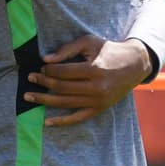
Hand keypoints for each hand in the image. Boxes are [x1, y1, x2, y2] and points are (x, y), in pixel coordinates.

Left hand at [24, 36, 152, 126]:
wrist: (135, 64)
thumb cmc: (109, 50)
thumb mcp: (89, 43)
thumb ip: (67, 50)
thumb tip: (45, 59)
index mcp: (94, 69)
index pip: (63, 72)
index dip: (48, 69)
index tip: (40, 66)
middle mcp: (97, 88)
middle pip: (62, 87)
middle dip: (43, 82)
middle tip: (30, 78)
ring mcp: (98, 101)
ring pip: (66, 103)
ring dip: (45, 100)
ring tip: (29, 96)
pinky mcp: (100, 109)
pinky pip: (78, 118)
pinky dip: (62, 121)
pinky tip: (46, 122)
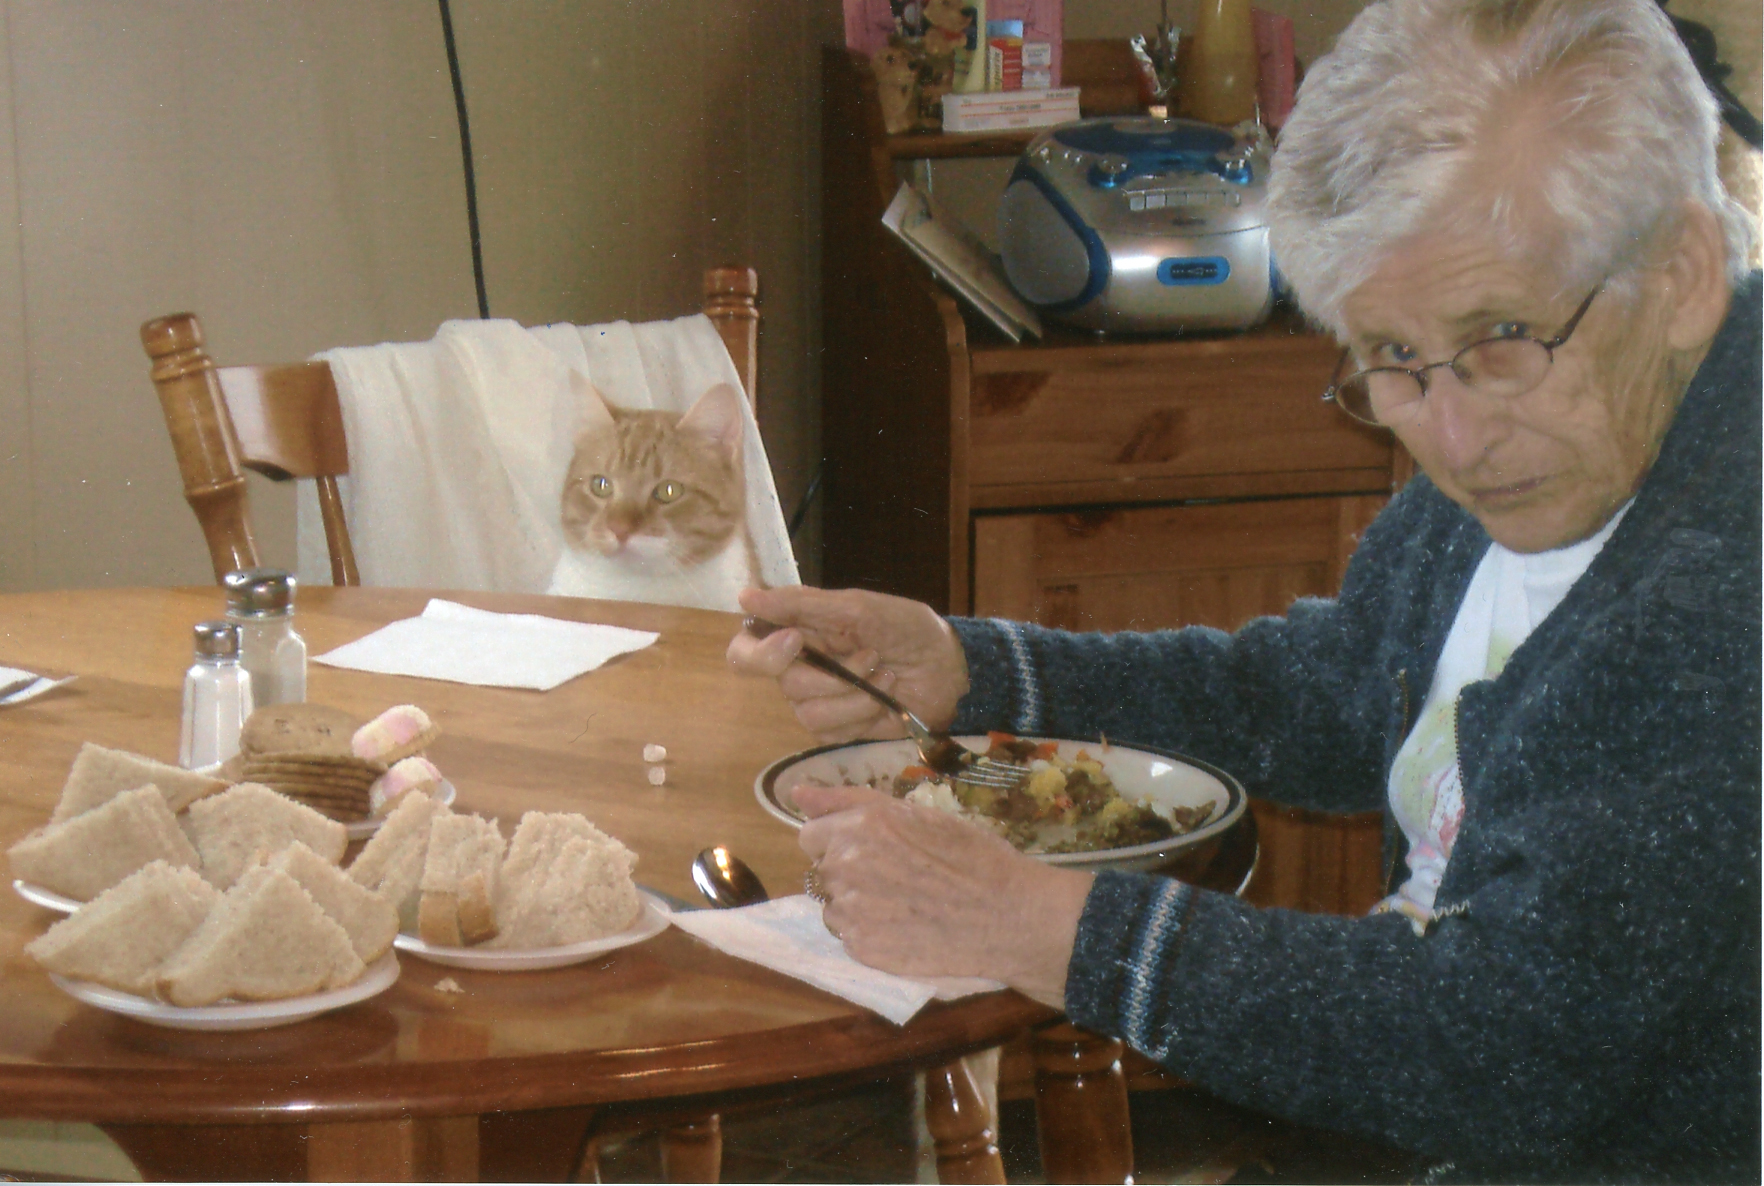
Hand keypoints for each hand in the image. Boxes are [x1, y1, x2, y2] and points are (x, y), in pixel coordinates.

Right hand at [726, 586, 969, 743]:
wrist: (949, 667)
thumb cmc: (906, 629)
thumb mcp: (857, 607)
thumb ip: (801, 604)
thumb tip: (745, 597)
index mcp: (797, 633)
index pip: (747, 651)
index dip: (760, 652)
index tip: (795, 641)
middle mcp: (800, 670)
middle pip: (783, 683)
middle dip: (833, 673)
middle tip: (870, 655)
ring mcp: (819, 703)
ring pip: (808, 711)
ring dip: (855, 692)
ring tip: (884, 673)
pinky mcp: (839, 730)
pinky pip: (832, 731)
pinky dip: (864, 711)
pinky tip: (886, 697)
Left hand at [793, 783, 1093, 1008]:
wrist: (1008, 915)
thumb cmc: (972, 856)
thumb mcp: (916, 814)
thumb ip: (848, 801)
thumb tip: (797, 793)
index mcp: (860, 824)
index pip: (811, 833)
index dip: (839, 840)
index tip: (871, 848)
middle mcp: (846, 865)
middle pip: (821, 869)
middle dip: (848, 871)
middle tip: (895, 877)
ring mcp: (851, 910)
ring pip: (833, 905)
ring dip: (857, 904)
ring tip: (904, 905)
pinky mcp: (861, 948)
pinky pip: (849, 936)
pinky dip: (870, 933)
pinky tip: (906, 928)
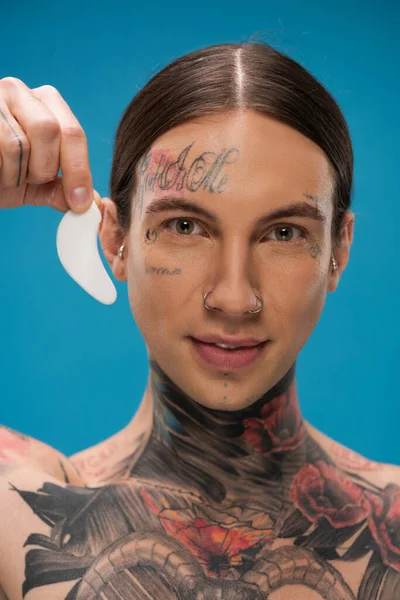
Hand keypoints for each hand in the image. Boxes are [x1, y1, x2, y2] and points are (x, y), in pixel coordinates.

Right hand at [0, 77, 99, 211]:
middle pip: (50, 131)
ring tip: (8, 175)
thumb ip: (62, 189)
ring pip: (19, 142)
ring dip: (18, 172)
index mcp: (46, 103)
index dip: (79, 171)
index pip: (73, 133)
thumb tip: (93, 203)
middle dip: (44, 167)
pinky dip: (1, 170)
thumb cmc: (2, 173)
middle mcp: (20, 92)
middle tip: (32, 180)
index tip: (80, 203)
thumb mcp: (36, 184)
#####
**Goal of the exercise:**
Give back exactly the lines of the listing above from the one that contains "pinky mcp: (839, 730)" up to and including the one that contains "thumb cmc: (2, 173)", but not the pictures, and no other lines.

**Output below:**
pinky mcp: (839, 730)
pinky pip: (832, 731)
pinky dip: (864, 711)
pinky tip: (886, 697)
Left hand at [793, 783, 1093, 1008]:
wrist: (1008, 915)
thumb cmc: (972, 856)
thumb mcp: (916, 814)
thumb ip: (848, 801)
thumb tip: (797, 793)
index mcp: (860, 824)
index pip: (811, 833)
index dip: (839, 840)
index tip: (871, 848)
middle mcp: (846, 865)
middle pip: (821, 869)
middle dip: (848, 871)
middle tip: (895, 877)
ring mcp: (851, 910)
ring pip: (833, 905)
ring dip: (857, 904)
ring tip: (904, 905)
pinky mcp: (861, 948)
pinky pip: (849, 936)
pinky dip: (870, 933)
pinky tip: (906, 928)
Hand keypoints for each hand in the image. Boxes are [x1, y1, x2, y2] and points are (x, y), in pixel coordinates.

Right hand at [0, 77, 99, 211]:
middle pip: (50, 131)
ring tip: (8, 175)
thumb ip: (62, 189)
ring pip: (19, 142)
ring dip: (18, 172)
index mcp: (46, 103)
index dip: (79, 171)
index pip: (73, 133)
thumb tip: (93, 203)
middle dip: (44, 167)
pinky dip: (1, 170)
thumb cmc: (2, 173)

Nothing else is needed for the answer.